PLC Communication: Types, Protocols, and Data Exchange in Industrial Automation
Published on Jun09, 2025 | Category: protocolShare this Page:
Programmable Logic Controllers (PLCs) are essential components in industrial automation systems, responsible for controlling machines, processes, and various automation tasks through different programming techniques. For example, we write programs using software installed on a PC (computer system), and after compiling and debugging the program, the next step is to download it into the PLC. To do this, we need to configure PLC communication with the PC.
PLC communication refers to connecting the PLC to other systems for purposes such as program download/upload, data exchange, connection with data servers, historian servers, and SCADA systems. In this article, we will clearly understand the different ways in which a PLC can be connected to another system. However, their efficiency and reliability heavily depend on robust communication systems.
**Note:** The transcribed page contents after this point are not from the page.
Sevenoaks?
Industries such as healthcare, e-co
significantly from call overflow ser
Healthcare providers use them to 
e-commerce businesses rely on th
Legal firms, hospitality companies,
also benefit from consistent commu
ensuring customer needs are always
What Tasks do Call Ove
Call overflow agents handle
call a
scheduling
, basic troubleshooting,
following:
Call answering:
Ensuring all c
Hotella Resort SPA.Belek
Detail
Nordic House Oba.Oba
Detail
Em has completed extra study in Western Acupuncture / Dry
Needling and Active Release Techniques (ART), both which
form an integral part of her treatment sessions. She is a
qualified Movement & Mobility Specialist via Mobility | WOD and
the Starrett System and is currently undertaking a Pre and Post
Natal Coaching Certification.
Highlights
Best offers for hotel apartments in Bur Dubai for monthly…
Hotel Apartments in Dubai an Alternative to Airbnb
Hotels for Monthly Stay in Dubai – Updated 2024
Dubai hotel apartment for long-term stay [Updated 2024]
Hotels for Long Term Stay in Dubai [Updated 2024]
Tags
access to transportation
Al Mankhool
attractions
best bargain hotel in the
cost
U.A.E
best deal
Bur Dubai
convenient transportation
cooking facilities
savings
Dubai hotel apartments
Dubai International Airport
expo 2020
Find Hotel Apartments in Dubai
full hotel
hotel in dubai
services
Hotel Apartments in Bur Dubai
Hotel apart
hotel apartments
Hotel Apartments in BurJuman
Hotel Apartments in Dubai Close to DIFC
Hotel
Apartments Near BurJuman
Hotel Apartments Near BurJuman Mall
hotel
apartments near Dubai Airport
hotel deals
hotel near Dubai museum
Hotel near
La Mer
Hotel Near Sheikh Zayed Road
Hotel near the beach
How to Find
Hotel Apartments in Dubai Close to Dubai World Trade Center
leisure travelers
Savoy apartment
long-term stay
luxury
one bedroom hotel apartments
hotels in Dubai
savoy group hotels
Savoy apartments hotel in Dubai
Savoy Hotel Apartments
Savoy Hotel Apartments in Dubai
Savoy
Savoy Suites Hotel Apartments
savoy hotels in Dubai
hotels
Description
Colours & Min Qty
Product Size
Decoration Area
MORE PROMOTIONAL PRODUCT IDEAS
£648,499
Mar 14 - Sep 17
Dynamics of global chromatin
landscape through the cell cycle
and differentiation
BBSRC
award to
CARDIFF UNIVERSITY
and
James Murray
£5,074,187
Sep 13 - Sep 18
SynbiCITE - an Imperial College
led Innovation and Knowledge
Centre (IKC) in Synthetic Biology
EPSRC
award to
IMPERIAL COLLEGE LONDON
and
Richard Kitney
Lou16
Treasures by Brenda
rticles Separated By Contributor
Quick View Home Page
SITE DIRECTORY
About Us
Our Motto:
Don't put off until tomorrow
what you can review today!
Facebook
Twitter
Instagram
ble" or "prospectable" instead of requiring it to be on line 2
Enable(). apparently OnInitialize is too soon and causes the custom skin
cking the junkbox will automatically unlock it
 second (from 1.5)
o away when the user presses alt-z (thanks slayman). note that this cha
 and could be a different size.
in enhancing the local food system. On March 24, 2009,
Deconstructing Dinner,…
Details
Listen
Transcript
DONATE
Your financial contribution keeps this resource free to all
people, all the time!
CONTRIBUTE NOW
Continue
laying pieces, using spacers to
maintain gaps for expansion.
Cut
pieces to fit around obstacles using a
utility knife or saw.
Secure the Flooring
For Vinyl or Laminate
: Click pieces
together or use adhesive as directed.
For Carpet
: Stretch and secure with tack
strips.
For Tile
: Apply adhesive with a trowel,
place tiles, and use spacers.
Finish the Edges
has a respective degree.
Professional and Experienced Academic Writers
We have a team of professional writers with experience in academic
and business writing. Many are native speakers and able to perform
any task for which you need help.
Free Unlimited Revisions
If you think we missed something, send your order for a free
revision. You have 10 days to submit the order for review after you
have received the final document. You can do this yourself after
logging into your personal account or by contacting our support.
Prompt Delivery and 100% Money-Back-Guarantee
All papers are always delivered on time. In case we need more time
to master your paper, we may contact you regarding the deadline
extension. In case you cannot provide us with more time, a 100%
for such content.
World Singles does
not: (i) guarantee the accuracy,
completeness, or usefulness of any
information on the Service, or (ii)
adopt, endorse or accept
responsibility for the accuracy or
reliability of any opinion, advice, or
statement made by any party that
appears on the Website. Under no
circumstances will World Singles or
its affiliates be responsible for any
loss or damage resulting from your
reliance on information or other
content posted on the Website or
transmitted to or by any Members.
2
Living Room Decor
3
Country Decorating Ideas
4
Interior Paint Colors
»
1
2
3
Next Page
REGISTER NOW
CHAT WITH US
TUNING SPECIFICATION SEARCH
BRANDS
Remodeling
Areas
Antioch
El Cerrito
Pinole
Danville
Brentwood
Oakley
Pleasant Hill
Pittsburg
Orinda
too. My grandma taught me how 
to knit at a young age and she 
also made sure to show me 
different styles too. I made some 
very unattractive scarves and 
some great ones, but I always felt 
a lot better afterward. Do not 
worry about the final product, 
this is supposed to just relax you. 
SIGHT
PLC communication enables real-time data exchange between various components, such as sensors, actuators, Human-Machine Interfaces (HMIs), Supervisory Control and Data Acquisition (SCADA) systems, and other PLCs.
This article provides a comprehensive overview of PLC communication, including its importance, types, protocols, examples, and practical applications in the field.
What is the Importance of PLC Communication?
PLC communication plays a crucial role in ensuring accurate and real-time data exchange between the PLC and various devices such as SCADA systems, OPC servers, data servers, HMIs, and other automation components. In modern industries, multiple communication methods are available, including cloud connectivity, remote access, and web-based interfaces.
Since PLCs are central to automation systems — receiving, processing, and transmitting data based on programmed logic — it is essential to establish robust communication channels. These connections allow PLCs to perform their functions effectively and interact with other parts of the system seamlessly.
- Data Sharing: Enables real-time monitoring and control through HMIs and SCADA systems.
- Synchronization: Allows coordination among multiple PLCs in distributed control environments.
- Diagnostics and Troubleshooting: Facilitates performance tracking and fault identification.
- Remote Access: Supports programming, diagnostics, and maintenance from remote locations.
- Integration: Allows seamless connection with third-party devices like sensors, drives, and energy meters.
Types of Communication Protocols in PLC
Communication protocols in PLCs define the rules for data transmission between automation components. These protocols enable real-time interaction between PLCs, HMIs, SCADA systems, sensors, and actuators. While many protocols are available, some are more widely adopted due to their reliability and industrial relevance.
- Modbus: A widely used open protocol supporting serial (RTU) and Ethernet (TCP/IP) communication. Known for simplicity and interoperability.
- Profibus: A fieldbus protocol primarily used with Siemens PLCs for fast, deterministic communication with field devices.
- Profinet: Ethernet-based protocol offering high-speed, real-time data exchange and diagnostics in industrial automation.
- EtherNet/IP: An industrial protocol using standard Ethernet to communicate control and information data, commonly used with Allen-Bradley PLCs.
- OPC UA (Open Platform Communications Unified Architecture): Platform-independent protocol ensuring secure and reliable communication between automation systems and higher-level applications like SCADA and MES.
- RS-232 / RS-485: Serial protocols used for point-to-point (RS-232) and multi-drop (RS-485) communication with legacy systems or basic HMIs and devices.
- DeviceNet: A field-level protocol developed by Rockwell Automation for connecting industrial devices such as sensors and actuators over a CAN network.
- ControlNet: A real-time control network used with Rockwell PLCs for high-speed data transfer between controllers and I/O devices.
- CAN (Controller Area Network): Originally designed for automotive systems, CAN is also used in industrial settings for efficient, peer-to-peer communication between PLCs and intelligent field devices.
- HART (Highway Addressable Remote Transducer): A hybrid protocol that allows digital communication with smart field instruments over existing analog wiring, commonly used in process industries.
Types of PLC Communication
PLC communication can be broadly categorized into two types:
- Wired Communication: Uses cables such as Ethernet, RS-232, RS-485
- Wireless Communication: Uses Wi-Fi, radio, or cellular connections in modern industrial IoT setups
PLC to HMI and SCADA Communication
PLCs communicate with HMIs and SCADA systems to display data and receive operator inputs. Protocols like Modbus TCP/IP, OPC UA, or Profinet are commonly used. The connection is usually made via Ethernet or serial ports.
PLC to PLC Communication
In large systems with multiple PLCs, inter-PLC communication is essential. This allows one PLC to share sensor data or control information with another. Protocols like Profinet, Ethernet/IP, or MPI are used.
Efficient communication is at the core of any automated industrial system. Understanding different PLC communication methods and protocols helps in building reliable and scalable automation architectures.